Sumatera Barat

Pemprov Sumbar Minta Daerah Segera Sesuaikan Kelembagaan BPBD sesuai Permendagri Baru

5
×

Pemprov Sumbar Minta Daerah Segera Sesuaikan Kelembagaan BPBD sesuai Permendagri Baru

Sebarkan artikel ini
Plh Asisten Administrasi Umum Setdaprov Sumbar, Dina Febrianti, saat membuka Rapat Koordinasi Penguatan Kelembagaan BPBD Kabupaten/Kota se-Sumbar Tahun 2026 di Aula Kantor Gubernur Sumbar, Kamis (18/6/2026). Ist

PADANG — Pemerintah Provinsi Sumatera Barat mendorong seluruh pemerintah kabupaten dan kota segera melakukan penyesuaian kelembagaan Badan Penanggulangan Bencana Daerah (BPBD) setelah terbitnya Permendagri Nomor 18 Tahun 2025. Langkah tersebut dinilai penting untuk memperkuat kapasitas daerah menghadapi tingginya risiko bencana di Sumbar.

Pesan itu disampaikan Sekretaris Daerah Sumbar Arry Yuswandi yang diwakili Plh Asisten Administrasi Umum Setdaprov Sumbar, Dina Febrianti, saat membuka Rapat Koordinasi Penguatan Kelembagaan BPBD Kabupaten/Kota se-Sumbar Tahun 2026 di Aula Kantor Gubernur Sumbar, Kamis (18/6/2026).

Dina menyebut Sumbar merupakan salah satu daerah dengan tingkat kerawanan bencana yang tinggi. Kondisi geografis dan geologis daerah menghadirkan ancaman gempa bumi, tsunami, letusan gunung api, tanah longsor, banjir, hingga cuaca ekstrem yang harus diantisipasi secara serius dan berkelanjutan.

“Karena itu, keberadaan lembaga penanggulangan bencana yang kuat, responsif, dan akuntabel bukan lagi sekadar pelengkap organisasi, melainkan kebutuhan utama untuk melindungi masyarakat,” ujarnya.

Menurutnya, terbitnya Permendagri Nomor 18 Tahun 2025 tentang Pedoman Pembentukan, Organisasi, dan Tata Kerja BPBD menjadi momentum penting untuk memperkuat tata kelola kebencanaan di daerah. Regulasi tersebut membawa sejumlah perubahan mendasar yang perlu segera ditindaklanjuti pemerintah daerah.

Baca Juga:  Mahyeldi Serahkan Sapi Qurban untuk Warga Solok

Salah satu perubahan utama ialah pergeseran paradigma penanggulangan bencana dari pendekatan reaktif menjadi lebih proaktif dan preventif. Pembentukan BPBD kabupaten dan kota yang sebelumnya bersifat opsional kini menjadi kewajiban.

Regulasi baru itu juga memperkuat status kelembagaan BPBD melalui penempatan Kepala BPBD definitif sebagai kepala organisasi perangkat daerah. Sebelumnya, pimpinan BPBD hanya berstatus sebagai kepala pelaksana.

Perubahan lainnya mencakup penerapan tipologi BPBD berdasarkan tingkat risiko bencana, luas wilayah, jumlah penduduk, serta kemampuan fiskal daerah. Struktur organisasi BPBD nantinya dibedakan menjadi tipe A, B, dan C agar lebih sesuai dengan kebutuhan masing-masing daerah.

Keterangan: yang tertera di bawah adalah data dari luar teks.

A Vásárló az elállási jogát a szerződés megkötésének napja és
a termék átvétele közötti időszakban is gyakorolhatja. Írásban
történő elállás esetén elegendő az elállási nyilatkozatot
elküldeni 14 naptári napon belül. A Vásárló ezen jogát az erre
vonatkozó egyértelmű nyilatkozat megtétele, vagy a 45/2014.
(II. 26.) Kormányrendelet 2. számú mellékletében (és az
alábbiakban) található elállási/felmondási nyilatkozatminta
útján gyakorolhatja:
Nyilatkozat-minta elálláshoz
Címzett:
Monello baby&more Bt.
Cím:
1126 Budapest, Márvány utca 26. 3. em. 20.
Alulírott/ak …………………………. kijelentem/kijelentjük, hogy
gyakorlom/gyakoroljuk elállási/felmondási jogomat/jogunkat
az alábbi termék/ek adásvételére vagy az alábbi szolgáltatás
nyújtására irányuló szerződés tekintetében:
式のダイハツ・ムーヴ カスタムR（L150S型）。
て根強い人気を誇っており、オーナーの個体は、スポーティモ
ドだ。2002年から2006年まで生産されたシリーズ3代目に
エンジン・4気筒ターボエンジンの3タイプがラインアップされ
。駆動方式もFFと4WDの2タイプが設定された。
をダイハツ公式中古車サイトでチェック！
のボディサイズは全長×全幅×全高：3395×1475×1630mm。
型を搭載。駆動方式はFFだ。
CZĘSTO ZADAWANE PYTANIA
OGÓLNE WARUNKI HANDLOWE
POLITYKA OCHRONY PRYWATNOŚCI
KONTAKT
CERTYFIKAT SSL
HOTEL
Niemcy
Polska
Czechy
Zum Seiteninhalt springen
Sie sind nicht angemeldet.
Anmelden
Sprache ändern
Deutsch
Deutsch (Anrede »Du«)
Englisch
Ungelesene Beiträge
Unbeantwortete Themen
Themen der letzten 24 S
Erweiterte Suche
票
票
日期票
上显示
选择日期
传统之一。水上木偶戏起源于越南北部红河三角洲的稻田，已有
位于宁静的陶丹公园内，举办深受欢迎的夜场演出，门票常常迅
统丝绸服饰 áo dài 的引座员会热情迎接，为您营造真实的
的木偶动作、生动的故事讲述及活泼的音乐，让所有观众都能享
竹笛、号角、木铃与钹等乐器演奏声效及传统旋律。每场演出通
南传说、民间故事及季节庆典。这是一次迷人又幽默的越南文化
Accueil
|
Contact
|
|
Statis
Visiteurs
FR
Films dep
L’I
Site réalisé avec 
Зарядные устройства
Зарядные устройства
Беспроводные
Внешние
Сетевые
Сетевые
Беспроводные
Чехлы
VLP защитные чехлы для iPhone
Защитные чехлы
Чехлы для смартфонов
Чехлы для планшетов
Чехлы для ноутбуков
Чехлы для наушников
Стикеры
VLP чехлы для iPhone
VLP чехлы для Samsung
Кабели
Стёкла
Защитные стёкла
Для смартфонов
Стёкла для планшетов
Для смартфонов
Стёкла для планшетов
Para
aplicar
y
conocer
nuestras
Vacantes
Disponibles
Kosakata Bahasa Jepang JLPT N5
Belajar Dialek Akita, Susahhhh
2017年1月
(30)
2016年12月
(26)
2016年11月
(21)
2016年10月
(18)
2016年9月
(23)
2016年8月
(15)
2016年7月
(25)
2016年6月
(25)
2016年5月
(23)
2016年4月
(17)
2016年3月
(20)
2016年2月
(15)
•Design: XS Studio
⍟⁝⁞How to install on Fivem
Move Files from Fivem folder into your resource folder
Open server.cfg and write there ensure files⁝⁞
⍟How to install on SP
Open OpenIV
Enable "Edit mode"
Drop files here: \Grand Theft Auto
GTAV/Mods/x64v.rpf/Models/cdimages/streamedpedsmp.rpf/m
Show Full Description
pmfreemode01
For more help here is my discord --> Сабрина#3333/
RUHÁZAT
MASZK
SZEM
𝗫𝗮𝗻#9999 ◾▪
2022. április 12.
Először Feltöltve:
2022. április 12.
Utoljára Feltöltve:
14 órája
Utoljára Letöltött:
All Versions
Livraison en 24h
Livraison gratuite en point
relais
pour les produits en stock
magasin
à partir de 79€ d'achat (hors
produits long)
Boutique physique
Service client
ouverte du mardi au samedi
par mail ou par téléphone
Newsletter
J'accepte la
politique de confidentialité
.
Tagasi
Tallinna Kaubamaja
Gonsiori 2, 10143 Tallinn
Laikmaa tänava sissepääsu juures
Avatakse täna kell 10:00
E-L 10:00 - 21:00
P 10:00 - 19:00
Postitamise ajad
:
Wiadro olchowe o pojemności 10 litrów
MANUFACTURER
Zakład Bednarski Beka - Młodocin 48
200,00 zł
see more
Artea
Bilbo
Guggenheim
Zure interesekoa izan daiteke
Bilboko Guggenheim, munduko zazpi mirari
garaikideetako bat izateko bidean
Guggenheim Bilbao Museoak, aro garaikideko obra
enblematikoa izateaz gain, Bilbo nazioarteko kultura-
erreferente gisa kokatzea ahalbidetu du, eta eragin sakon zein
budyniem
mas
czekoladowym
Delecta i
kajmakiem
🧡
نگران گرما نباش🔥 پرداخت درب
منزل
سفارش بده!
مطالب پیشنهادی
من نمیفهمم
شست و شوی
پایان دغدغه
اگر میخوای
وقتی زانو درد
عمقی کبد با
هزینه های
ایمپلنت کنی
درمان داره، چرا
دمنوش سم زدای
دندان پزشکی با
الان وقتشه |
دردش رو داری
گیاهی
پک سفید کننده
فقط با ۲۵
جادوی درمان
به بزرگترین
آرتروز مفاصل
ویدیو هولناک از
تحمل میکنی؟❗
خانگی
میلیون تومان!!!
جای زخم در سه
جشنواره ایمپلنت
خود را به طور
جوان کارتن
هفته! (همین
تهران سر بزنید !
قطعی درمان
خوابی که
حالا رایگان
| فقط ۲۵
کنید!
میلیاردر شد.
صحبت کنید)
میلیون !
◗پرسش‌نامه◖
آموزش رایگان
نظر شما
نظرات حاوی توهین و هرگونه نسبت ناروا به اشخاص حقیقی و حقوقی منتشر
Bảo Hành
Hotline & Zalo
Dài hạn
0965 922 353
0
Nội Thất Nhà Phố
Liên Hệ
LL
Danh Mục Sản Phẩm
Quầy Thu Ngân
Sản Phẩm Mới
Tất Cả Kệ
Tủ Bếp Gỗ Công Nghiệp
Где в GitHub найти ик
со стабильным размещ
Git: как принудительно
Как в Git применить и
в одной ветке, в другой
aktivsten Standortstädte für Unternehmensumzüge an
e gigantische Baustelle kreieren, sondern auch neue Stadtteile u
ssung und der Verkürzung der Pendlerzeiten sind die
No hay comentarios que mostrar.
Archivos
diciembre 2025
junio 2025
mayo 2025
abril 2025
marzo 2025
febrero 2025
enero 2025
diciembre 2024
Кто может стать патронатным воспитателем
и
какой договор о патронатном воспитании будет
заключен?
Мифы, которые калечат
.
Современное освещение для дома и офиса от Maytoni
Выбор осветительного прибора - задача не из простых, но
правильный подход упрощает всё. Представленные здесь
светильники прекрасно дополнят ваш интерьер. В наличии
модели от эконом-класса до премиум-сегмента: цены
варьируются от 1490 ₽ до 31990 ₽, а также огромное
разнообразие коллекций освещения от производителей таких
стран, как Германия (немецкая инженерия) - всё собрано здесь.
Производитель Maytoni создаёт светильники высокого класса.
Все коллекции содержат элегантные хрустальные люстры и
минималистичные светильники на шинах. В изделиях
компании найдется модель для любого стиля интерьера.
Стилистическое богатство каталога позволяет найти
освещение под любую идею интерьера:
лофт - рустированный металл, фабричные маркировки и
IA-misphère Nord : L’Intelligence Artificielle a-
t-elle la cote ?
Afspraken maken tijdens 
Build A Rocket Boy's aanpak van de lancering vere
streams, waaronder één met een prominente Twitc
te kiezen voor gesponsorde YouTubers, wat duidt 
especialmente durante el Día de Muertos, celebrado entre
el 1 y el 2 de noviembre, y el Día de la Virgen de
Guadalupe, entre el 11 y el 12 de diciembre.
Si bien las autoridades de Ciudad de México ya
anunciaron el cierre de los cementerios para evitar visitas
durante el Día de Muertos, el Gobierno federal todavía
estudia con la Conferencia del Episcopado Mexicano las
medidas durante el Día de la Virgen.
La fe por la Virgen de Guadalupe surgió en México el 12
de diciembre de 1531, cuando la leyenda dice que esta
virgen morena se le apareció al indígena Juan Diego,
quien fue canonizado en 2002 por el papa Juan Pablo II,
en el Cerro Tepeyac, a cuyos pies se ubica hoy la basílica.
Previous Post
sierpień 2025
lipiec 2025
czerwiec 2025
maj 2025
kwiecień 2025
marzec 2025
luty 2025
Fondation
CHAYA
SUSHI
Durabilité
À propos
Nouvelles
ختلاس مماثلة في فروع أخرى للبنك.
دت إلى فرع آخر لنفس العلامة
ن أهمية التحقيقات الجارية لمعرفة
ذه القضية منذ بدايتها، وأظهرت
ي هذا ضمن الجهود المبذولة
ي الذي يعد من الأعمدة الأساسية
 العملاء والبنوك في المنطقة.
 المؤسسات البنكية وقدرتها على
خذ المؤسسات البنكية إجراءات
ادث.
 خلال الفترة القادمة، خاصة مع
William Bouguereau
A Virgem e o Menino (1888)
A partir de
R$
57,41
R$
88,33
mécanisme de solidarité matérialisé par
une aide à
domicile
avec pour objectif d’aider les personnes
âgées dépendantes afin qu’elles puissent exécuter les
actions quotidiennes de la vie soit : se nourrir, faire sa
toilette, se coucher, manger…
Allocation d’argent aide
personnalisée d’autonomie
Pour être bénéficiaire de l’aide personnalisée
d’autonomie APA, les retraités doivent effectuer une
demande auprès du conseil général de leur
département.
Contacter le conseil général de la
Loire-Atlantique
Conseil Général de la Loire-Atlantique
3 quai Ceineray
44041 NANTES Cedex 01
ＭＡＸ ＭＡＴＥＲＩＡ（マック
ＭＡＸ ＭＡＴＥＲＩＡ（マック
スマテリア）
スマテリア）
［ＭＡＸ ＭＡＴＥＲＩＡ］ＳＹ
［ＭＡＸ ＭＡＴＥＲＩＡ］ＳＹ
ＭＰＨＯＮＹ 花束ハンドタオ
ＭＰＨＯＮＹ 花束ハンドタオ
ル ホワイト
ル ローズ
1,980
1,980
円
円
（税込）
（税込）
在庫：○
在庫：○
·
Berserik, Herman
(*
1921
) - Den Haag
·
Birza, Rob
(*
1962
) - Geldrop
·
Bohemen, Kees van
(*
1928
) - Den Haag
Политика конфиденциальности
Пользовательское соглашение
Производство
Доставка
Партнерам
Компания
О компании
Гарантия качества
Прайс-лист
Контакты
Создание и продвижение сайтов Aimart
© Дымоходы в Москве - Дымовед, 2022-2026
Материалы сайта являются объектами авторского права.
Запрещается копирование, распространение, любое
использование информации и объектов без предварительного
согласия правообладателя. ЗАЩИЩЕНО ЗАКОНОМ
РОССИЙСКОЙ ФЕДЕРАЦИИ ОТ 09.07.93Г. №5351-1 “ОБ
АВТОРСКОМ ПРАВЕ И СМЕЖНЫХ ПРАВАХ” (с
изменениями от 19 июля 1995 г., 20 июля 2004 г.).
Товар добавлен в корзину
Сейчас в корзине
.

Pemerintah Provinsi Sumbar juga mengapresiasi langkah cepat Biro Organisasi bersama Bagian Organisasi kabupaten dan kota yang telah menyusun panduan penataan struktur organisasi, tugas dan fungsi, serta mekanisme koordinasi BPBD di daerah.

Dina meminta seluruh pemerintah daerah segera mempercepat kajian analisis tipologi dan risiko bencana sebagai dasar penyusunan struktur organisasi baru. Daerah juga diminta menyiapkan regulasi pendukung serta memperkuat sinergi antara pemerintah provinsi dan kabupaten/kota.

Baca Juga:  Pelatihan Kepemimpinan, Plt Gubernur Audy Joinaldy Mentori Lima Eselon II Pemprov Sumbar

“Saya ingatkan, proses penataan ini harus tetap rasional dengan memperhatikan kapasitas fiskal daerah serta kebutuhan riil berdasarkan karakteristik bencana di wilayah masing-masing,” katanya.

Sementara itu, Kepala Bagian Kelembagaan dan Analisa Jabatan Setdaprov Sumbar, Retopa Martha, menjelaskan rakor tersebut digelar sebagai tindak lanjut terbitnya Permendagri Nomor 18 Tahun 2025 yang menggantikan Permendagri Nomor 46 Tahun 2008. Menurutnya, perubahan regulasi dilakukan untuk menyesuaikan perkembangan kebijakan nasional, meningkatnya kompleksitas risiko bencana, serta kebutuhan penguatan kapasitas organisasi BPBD agar lebih efektif dan profesional. “Rakor ini diharapkan menjadi forum strategis untuk menyamakan persepsi sekaligus mempercepat transformasi birokrasi di bidang kebencanaan yang lebih responsif dan berorientasi pada hasil,” ujarnya.

Rakor diikuti unsur pemerintah provinsi dan kabupaten/kota, mulai dari kepala pelaksana BPBD, BKPSDM, bagian organisasi, hingga pemangku kepentingan terkait. Kegiatan itu juga menghadirkan Analis Kebijakan Ahli Madya Direktorat Jenderal Bina Administrasi Kewilayahan Kemendagri, Evan Fardianto, serta perwakilan Biro Hukum, Organisasi dan Kerja Sama BNPB, Septiana Jatiningsih, yang memaparkan implementasi Permendagri Nomor 18 Tahun 2025 dan strategi penguatan kelembagaan serta sumber daya manusia kebencanaan di daerah. (Bdr)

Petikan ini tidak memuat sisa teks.